▶ _Text provided_

***

Power Factor Calculations.

Power factor is the ratio between the KW and the KVA drawn by an electrical load where the KW is the actual load power and the KVA is the apparent load power. It is a measure of how effectively the current is being converted into useful work output and more particularly is a good indicator of the effect of the load current on the efficiency of the supply system.

There are two types of power factor, displacement power factor and distortion power factor. Only displacement power factor can be corrected by the addition of capacitors.

Displacement Power factor.

The Line Current comprises two components of current, a real component indicating work current, and a reactive component which is 90 degrees out of phase. The reactive current indicates either inductive or capacitive current and does not do any work. The Real current, or in phase current, generates Power (KW) in the load and reactive current does not generate power in the load. The effect of the reactive curent is measured in KVARs. The composite line current is measured in KVA.
The vectors can be represented as two equivilant triangles, one triangle being the real current, the reactive current and the composite (line) current. The cosine of the angle between the line current phasor and the real current represents the power factor.
The second identical triangle is made up of the KW KVA and KVAR vectors.

For a given power factor and KVA (line current) the KVAR (reactive current) can be calculated as the KVA times the sine of the angle between the KVA and KW.

Power factor vector diagram and calculations showing KVA, KVAR and KW

Three phase calculations:

KVA = Line Current x Line Voltage x sqrt(3) / 1000
KVA = I x V x 1.732 / 1000
KW = True Power
pf = Power Factor = Cos(Ø)

KW = KVA x pf = V x I x sqrt(3) x pf
KVAR = KVA x Sine(Ø) = KVA x sqrt(1 -pf x pf)

Single phase calculations:

KVA = Line Current x phase Voltage /1000
KVA = I x V / 1000
KW = True Power
pf = Power Factor = Cos(Ø)

KW = KVA x pf = V x I x sqrt(3) x pf
KVAR = KVA x Sine(Ø) = KVA x sqrt(1 -pf x pf)

***

▶ _Tasks to perform_
A) Transcribe the power factor text, starting at "Power Factor Calculations." and ending at "Displacement Power factor.".
B) Write the next part of the power factor text, picking up after its last line.

▶ _Dataset extract_
***

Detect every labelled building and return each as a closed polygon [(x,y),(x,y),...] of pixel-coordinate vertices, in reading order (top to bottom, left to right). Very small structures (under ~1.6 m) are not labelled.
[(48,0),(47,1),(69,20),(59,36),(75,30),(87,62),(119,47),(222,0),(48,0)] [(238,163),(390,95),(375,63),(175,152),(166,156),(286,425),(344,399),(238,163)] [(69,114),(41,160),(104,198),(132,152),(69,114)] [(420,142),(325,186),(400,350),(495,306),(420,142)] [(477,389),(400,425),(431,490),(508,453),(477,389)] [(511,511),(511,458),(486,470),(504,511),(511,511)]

***

▶ _Answers to each task_
A)
Power Factor Calculations.

Power factor is the ratio between the KW and the KVA drawn by an electrical load where the KW is the actual load power and the KVA is the apparent load power. It is a measure of how effectively the current is being converted into useful work output and more particularly is a good indicator of the effect of the load current on the efficiency of the supply system.

There are two types of power factor, displacement power factor and distortion power factor. Only displacement power factor can be corrected by the addition of capacitors.

Displacement Power factor.

B)
To calculate the correction to correct a load to unity, measure the KVA and the displacement power factor, calculate the KVAR as above and you have the required correcion.

To calculate the correction from a known pf to a target pf, first calculate the KVAR in the load at the known power factor, than calculate the KVAR in the load for the target power factor and the required correction is the difference between the two. i.e.

Measured Load Conditions:
KVA = 560
pf = 0.55

Target pf = 0.95

(1) KVAR = KVA x sqrt(1 - pf x pf) = 560 x sqrt(1 - 0.55 x 0.55)
             = 560 x 0.835
             = 467.7 KVAR

(2) KVAR = KVA x sqrt(1 - pf x pf) = 560 x sqrt(1 - 0.95 x 0.95)
             = 560 x 0.3122
             = 174.86 KVAR

(3) Correction required to correct from 0.55 to 0.95 is (1) - (2)
             = 292.8 KVAR (= 300 KVAR)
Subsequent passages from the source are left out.